Information: Begin

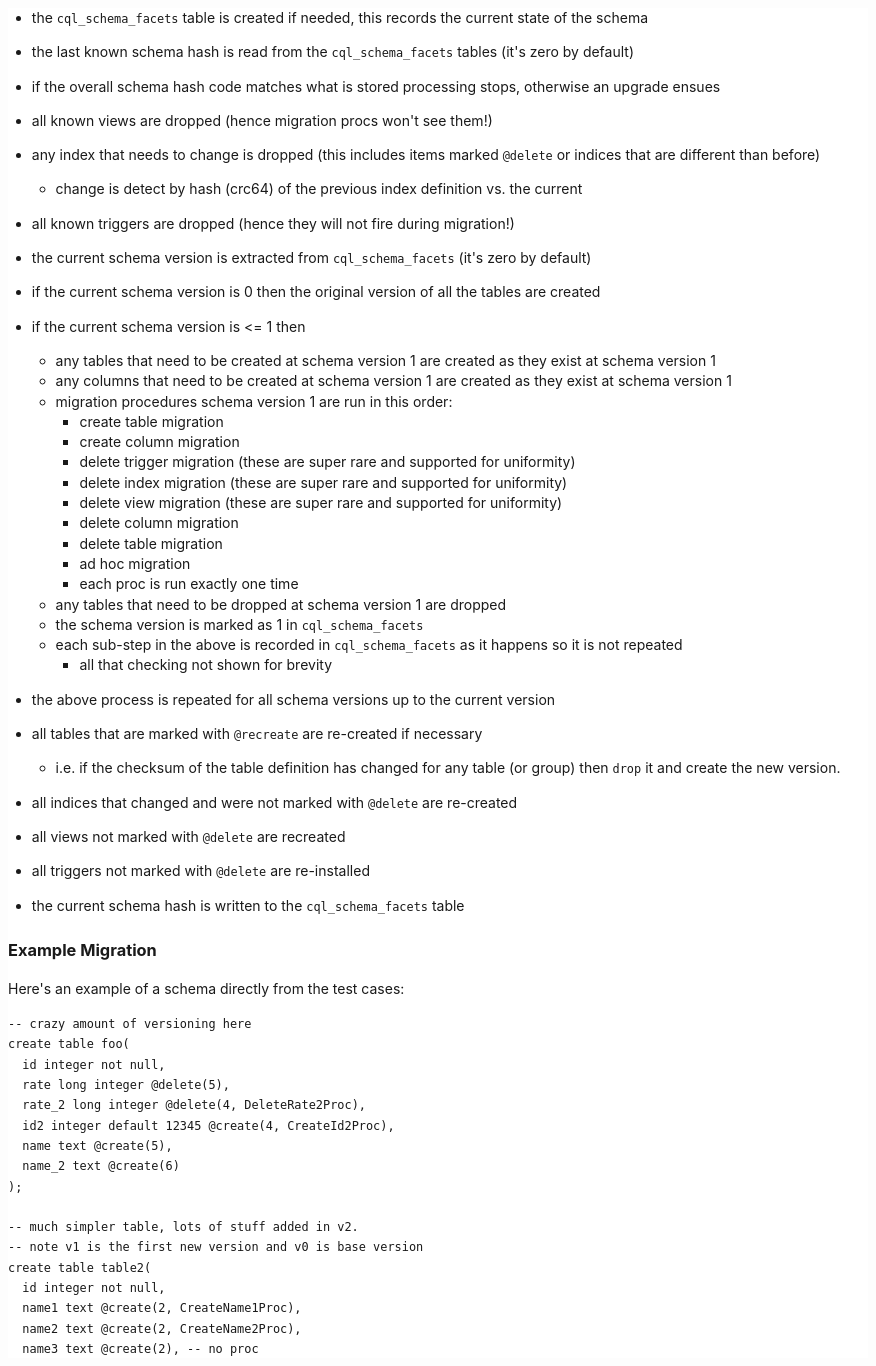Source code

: * the ```cql_schema_facets``` table is created if needed, this records the current state of the schema
* the last known schema hash is read from the ```cql_schema_facets``` tables (it's zero by default)
* if the overall schema hash code matches what is stored processing stops, otherwise an upgrade ensues
* all known views are dropped (hence migration procs won't see them!)
* any index that needs to change is dropped (this includes items marked ```@delete``` or indices that are different than before)
  * change is detect by hash (crc64) of the previous index definition vs. the current
* all known triggers are dropped (hence they will not fire during migration!)
* the current schema version is extracted from ```cql_schema_facets``` (it's zero by default)
* if the current schema version is 0 then the original version of all the tables are created

* if the current schema version is <= 1 then
  * any tables that need to be created at schema version 1 are created as they exist at schema version 1
  * any columns that need to be created at schema version 1 are created as they exist at schema version 1
  * migration procedures schema version 1 are run in this order:
    * create table migration
    * create column migration
    * delete trigger migration (these are super rare and supported for uniformity)
    * delete index migration (these are super rare and supported for uniformity)
    * delete view migration  (these are super rare and supported for uniformity)
    * delete column migration
    * delete table migration
    * ad hoc migration
    * each proc is run exactly one time
  * any tables that need to be dropped at schema version 1 are dropped
  * the schema version is marked as 1 in ```cql_schema_facets```
  * each sub-step in the above is recorded in ```cql_schema_facets``` as it happens so it is not repeated
    * all that checking not shown for brevity

* the above process is repeated for all schema versions up to the current version
* all tables that are marked with `@recreate` are re-created if necessary
  * i.e. if the checksum of the table definition has changed for any  table (or group) then `drop` it and create the new version.
* all indices that changed and were not marked with `@delete` are re-created
* all views not marked with `@delete` are recreated
* all triggers not marked with `@delete` are re-installed
* the current schema hash is written to the ```cql_schema_facets``` table

### Example Migration

Here's an example of a schema directly from the test cases:

```
-- crazy amount of versioning here
create table foo(
  id integer not null,
  rate long integer @delete(5),
  rate_2 long integer @delete(4, DeleteRate2Proc),
  id2 integer default 12345 @create(4, CreateId2Proc),
  name text @create(5),
  name_2 text @create(6)
);

-- much simpler table, lots of stuff added in v2.
-- note v1 is the first new version and v0 is base version
create table table2(
  id integer not null,
  name1 text @create(2, CreateName1Proc),
  name2 text @create(2, CreateName2Proc),
  name3 text @create(2), -- no proc
```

Information: End

- _Your goal_:
From the data above, pick out each line containing "these" and copy it.

- _Output for this exercise_:
    * delete trigger migration (these are super rare and supported for uniformity)
    * delete index migration (these are super rare and supported for uniformity)
    * delete view migration  (these are super rare and supported for uniformity)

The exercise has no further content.